Thursday, June 26, 2008

Reflections: The Fascist Impulse

From The Road to Wigan Pier, George Orwell’s thoughts on how a badly presented socialism can lead to fascism:

Fascism as it appears in the intellectual is a sort of mirror-image -- not actually of Socialism but of a plausible travesty of Socialism. It boils down to a determinism to do the opposite of whatever the mythical Socialist does. If you present Socialism in a bad and misleading light – if you let people imagine that it does not mean much more than pouring European civilization down the sink at the command of Marxist prigs – you risk driving the intellectual into Fascism. You frighten him into a sort of angry defensive attitude in which he simply refuses to listen to the Socialist case.

… In order to combat Fascism it is necessary to understand it… To anyone with a feeling for tradition and for discipline it comes with its appeal ready-made. Probably it is very easy, when you have had a bellyful of the more tactless kind of Socialist propaganda, to see Fascism as the last line defense of all that is good in European civilization. Even the Fascist bully at his symbolic worst, with rubber truncheon in one hand and castor oil bottle in the other, does not necessarily feel himself a bully; more probably he feels like Roland in the pass at Roncevaux, defending Christendom against the barbarian. …Fascism has been able to pose as the upholder of the European tradition, and to appeal to Christian belief, to patriotism and to the military virtues.

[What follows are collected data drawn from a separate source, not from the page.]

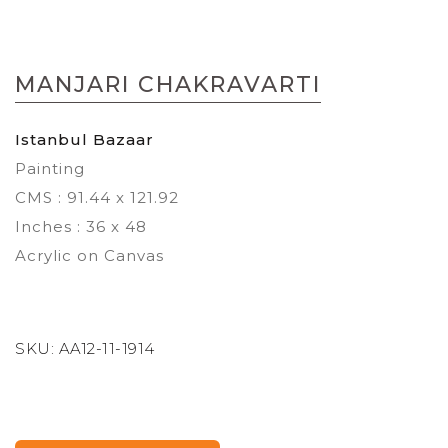
Skip
to
MANJARI CHAKRAVARTI
the
beginning
of
Istanbul Bazaar
the
Painting
images
gallery
CMS : 91.44 x 121.92
Inches : 36 x 48
Acrylic on Canvas
SKU:
AA12-11-1914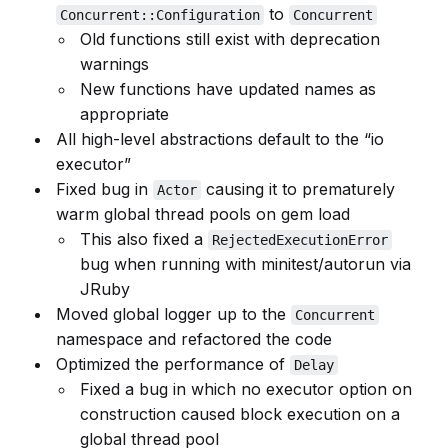
to
Concurrent::Configuration
Concurrent
Old functions still exist with deprecation
warnings
New functions have updated names as
appropriate
All high-level abstractions default to the “io
executor”
Fixed bug in
causing it to prematurely
Actor
warm global thread pools on gem load
This also fixed a
RejectedExecutionError
bug when running with minitest/autorun via
JRuby
Moved global logger up to the
Concurrent
namespace and refactored the code
Optimized the performance of
Delay
Fixed a bug in which no executor option on
construction caused block execution on a
global thread pool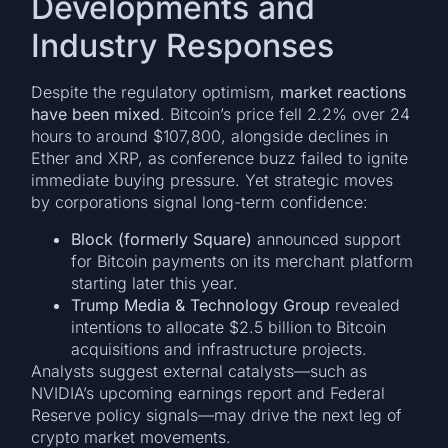
Developments and
Industry Responses
Despite the regulatory optimism,
market reactions
have been mixed
. Bitcoin’s price fell 2.2% over 24
hours to around $107,800, alongside declines in
Ether and XRP, as conference buzz failed to ignite
immediate buying pressure. Yet strategic moves
by corporations signal long-term confidence:
Block (formerly Square)
announced support
for Bitcoin payments on its merchant platform
starting later this year.
Trump Media & Technology Group
revealed
intentions to allocate $2.5 billion to Bitcoin
acquisitions and infrastructure projects.
Analysts suggest external catalysts—such as
NVIDIA’s upcoming earnings report and Federal
Reserve policy signals—may drive the next leg of
crypto market movements.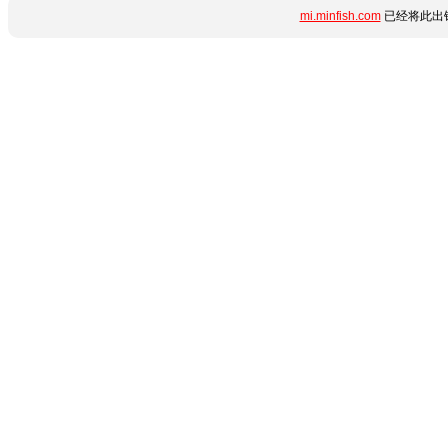
mi.minfish.com
已经将此出错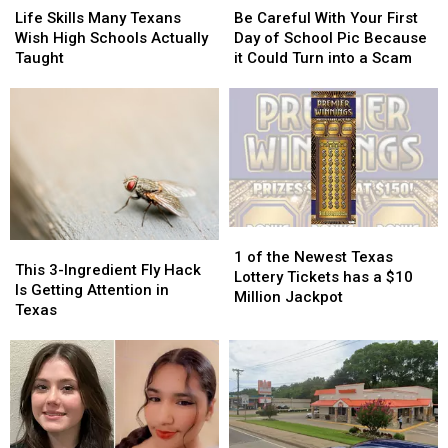
Skills
Skills
Careful
Careful
Texas
Texas
Life Skills Many Texans
Be Careful With Your First
Many
Many
With
With
Wish High Schools Actually
Day of School Pic Because
Texans
Texans
Your
Your
Taught
it Could Turn into a Scam
Wish
Wish
First
First
High
High
Day
Day
Schools
Schools
of
of
Actually
Actually
School
School
Taught
Taught
Pic
Pic
Because
Because
it
it
Could
Could
1
1
Turn
Turn
This
This
of
of
into
into
1 of the Newest Texas
3-
3-
This 3-Ingredient Fly Hack
the
the
a
a
Lottery Tickets has a $10
Ingredient
Ingredient
Is Getting Attention in
Newest
Newest
Scam
Scam
Million Jackpot
Fly
Fly
Texas
Texas
Texas
Hack
Hack
Lottery
Lottery
Is
Is
Tickets
Tickets
Getting
Getting
has
has
Attention
Attention
a
a
in
in
$10
$10
Texas
Texas
Million
Million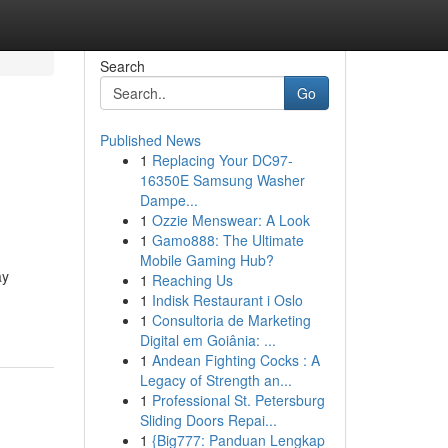
Search
Go
Published News
1
Replacing Your DC97-
16350E Samsung Washer
Dampe...
1
Ozzie Menswear: A Look
1
Gamo888: The Ultimate
Mobile Gaming Hub?
ay
1
Reaching Us
1
Indisk Restaurant i Oslo
1
Consultoria de Marketing
Digital em Goiânia: ...
1
Andean Fighting Cocks : A
Legacy of Strength an...
1
Professional St. Petersburg
Sliding Doors Repai...
1
{Big777: Panduan Lengkap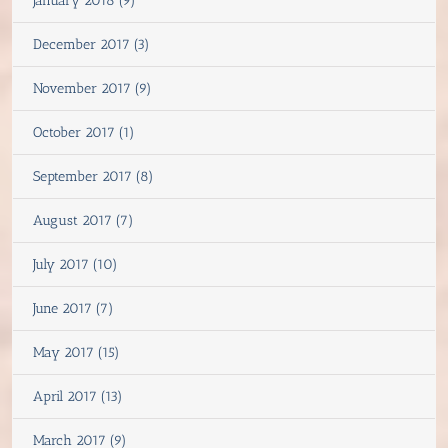
January 2018 (9)
December 2017 (3)
November 2017 (9)
October 2017 (1)
September 2017 (8)
August 2017 (7)
July 2017 (10)
June 2017 (7)
May 2017 (15)
April 2017 (13)
March 2017 (9)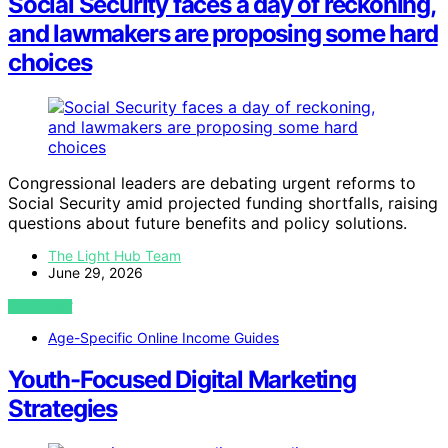
Social Security faces a day of reckoning,
and lawmakers are proposing some hard
choices
Congressional leaders are debating urgent reforms to
Social Security amid projected funding shortfalls, raising
questions about future benefits and policy solutions.
The Light Hub Team
June 29, 2026
VIEW POST
Age-Specific Online Income Guides
Youth-Focused Digital Marketing
Strategies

Orwell concludes that “Socialism is the only real enemy that Fascism has to face.” I, of course, agree with this assessment. Even under the best of conditions, capitalism creates an underclass of angry losers for whom criminal activity seems a better way out than any other readily available means. When things get bad enough, as they did in the 1960s, this anger is fairly easily organized into smoldering, widespread rebellion against the Establishment. What Orwell was predicting for Europe, prior to WWII, can be seen as a cyclical, recurring phenomenon. As the world economy worsens, we may be on the brink of the violent phase of another such cycle. But rather than in Europe this time, here.